Exercise description: Every line of the records below that holds the word "events" belongs in the answer.

Dataset content:
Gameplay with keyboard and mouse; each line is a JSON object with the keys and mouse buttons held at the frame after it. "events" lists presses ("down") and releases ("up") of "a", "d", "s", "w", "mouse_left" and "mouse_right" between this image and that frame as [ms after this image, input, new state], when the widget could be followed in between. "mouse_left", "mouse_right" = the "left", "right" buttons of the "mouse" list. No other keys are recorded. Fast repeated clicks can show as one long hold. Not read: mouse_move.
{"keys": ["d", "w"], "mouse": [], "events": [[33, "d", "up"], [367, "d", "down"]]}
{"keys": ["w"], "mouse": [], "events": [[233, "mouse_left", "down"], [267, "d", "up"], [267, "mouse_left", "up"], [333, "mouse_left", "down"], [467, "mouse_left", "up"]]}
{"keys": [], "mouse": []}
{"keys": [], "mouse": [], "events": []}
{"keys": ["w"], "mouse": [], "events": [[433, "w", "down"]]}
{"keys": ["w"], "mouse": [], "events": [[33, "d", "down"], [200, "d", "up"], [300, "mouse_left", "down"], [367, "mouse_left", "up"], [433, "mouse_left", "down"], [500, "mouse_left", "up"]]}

Your solution:
Gameplay with keyboard and mouse; each line is a JSON object with the keys and mouse buttons held at the frame after it. "events" lists presses ("down") and releases ("up") of "a", "d", "s", "w", "mouse_left" and "mouse_right" between this image and that frame as [ms after this image, input, new state], when the widget could be followed in between. "mouse_left", "mouse_right" = the "left", "right" buttons of the "mouse" list. No other keys are recorded. Fast repeated clicks can show as one long hold. Not read: mouse_move.
{"keys": ["d", "w"], "mouse": [], "events": [[33, "d", "up"], [367, "d", "down"]]}
{"keys": ["w"], "mouse": [], "events": [[233, "mouse_left", "down"], [267, "d", "up"], [267, "mouse_left", "up"], [333, "mouse_left", "down"], [467, "mouse_left", "up"]]}
{"keys": [], "mouse": [], "events": []}
{"keys": ["w"], "mouse": [], "events": [[433, "w", "down"]]}
{"keys": ["w"], "mouse": [], "events": [[33, "d", "down"], [200, "d", "up"], [300, "mouse_left", "down"], [367, "mouse_left", "up"], [433, "mouse_left", "down"], [500, "mouse_left", "up"]]}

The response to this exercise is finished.